= EXERCISE INSTRUCTIONS =
Send back the whole listing untouched.

_ _ _ _ _ _ _

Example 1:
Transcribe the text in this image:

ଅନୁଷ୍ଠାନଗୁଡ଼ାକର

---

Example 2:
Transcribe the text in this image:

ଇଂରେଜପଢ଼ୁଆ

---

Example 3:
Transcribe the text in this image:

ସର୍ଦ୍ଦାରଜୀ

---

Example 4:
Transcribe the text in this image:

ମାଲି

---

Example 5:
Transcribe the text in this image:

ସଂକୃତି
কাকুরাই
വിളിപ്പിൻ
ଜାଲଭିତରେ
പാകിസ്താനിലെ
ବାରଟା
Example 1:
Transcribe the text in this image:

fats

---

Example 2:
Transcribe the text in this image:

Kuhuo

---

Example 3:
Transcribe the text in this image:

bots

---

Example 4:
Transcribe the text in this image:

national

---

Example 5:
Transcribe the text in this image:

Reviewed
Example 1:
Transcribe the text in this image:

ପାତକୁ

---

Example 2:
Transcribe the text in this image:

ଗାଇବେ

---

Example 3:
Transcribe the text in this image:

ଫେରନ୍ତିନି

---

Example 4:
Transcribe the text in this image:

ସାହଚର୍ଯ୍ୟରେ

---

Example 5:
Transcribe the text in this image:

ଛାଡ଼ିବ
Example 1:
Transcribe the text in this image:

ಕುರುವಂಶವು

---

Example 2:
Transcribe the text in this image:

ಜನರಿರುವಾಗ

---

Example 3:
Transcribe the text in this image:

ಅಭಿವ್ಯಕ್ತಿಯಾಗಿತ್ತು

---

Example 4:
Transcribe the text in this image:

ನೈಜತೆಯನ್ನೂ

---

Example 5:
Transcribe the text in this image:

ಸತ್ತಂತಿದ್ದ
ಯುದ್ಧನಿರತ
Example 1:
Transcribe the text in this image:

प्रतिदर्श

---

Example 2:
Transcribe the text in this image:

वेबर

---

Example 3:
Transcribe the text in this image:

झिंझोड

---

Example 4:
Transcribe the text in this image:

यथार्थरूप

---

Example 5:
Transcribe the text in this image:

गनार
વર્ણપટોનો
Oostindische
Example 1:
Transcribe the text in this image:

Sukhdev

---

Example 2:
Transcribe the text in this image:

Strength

_ _ _ _ _ _ _

= SOLUTION =
Example 1:
Transcribe the text in this image:

ଅନୁଷ୍ଠାନଗୁଡ଼ାକର

---

Example 2:
Transcribe the text in this image:

ଇଂରେଜପଢ଼ୁଆ

---

Example 3:
Transcribe the text in this image:

ସର୍ଦ୍ଦାରଜୀ

---

Example 4:
Transcribe the text in this image:

ମାଲି

---

Example 5:
Transcribe the text in this image:

ସଂକୃତି
কাকুরাই
വിളിപ്പിൻ
ଜାଲଭିତରେ
പാകിസ്താനിലെ
ବାରଟା
Example 1:
Transcribe the text in this image:

fats

---

Example 2:
Transcribe the text in this image:

Kuhuo

---

Example 3:
Transcribe the text in this image:

bots

---

Example 4:
Transcribe the text in this image:

national

---

Example 5:
Transcribe the text in this image:

Reviewed
Example 1:
Transcribe the text in this image:

ପାତକୁ

---

Example 2:
Transcribe the text in this image:

ଗାଇବେ

---

Example 3:
Transcribe the text in this image:

ଫେରନ୍ତିନି

---

Example 4:
Transcribe the text in this image:

ସାହଚର୍ଯ୍ୟରେ

---

Example 5:
Transcribe the text in this image:

ଛାଡ଼ିବ
Example 1:
Transcribe the text in this image:

ಕುರುವಂಶವು

---

Example 2:
Transcribe the text in this image:

ಜನರಿರುವಾಗ

---

Example 3:
Transcribe the text in this image:

ಅಭಿವ್ಯಕ್ತಿಯಾಗಿತ್ತು

---

Example 4:
Transcribe the text in this image:

ನೈಜತೆಯನ್ನೂ

---

Example 5:
Transcribe the text in this image:

ಸತ್ತಂತಿದ್ದ
ಯುದ್ಧನಿರತ
Example 1:
Transcribe the text in this image:

प्रतिदर्श

---

Example 2:
Transcribe the text in this image:

वेबर

---

Example 3:
Transcribe the text in this image:

झिंझोड

---

Example 4:
Transcribe the text in this image:

यथार्थरूप

---

Example 5:
Transcribe the text in this image:

गनार
વર્ણપટોનો
Oostindische
Example 1:
Transcribe the text in this image:

Sukhdev

---

Example 2:
Transcribe the text in this image:

Strength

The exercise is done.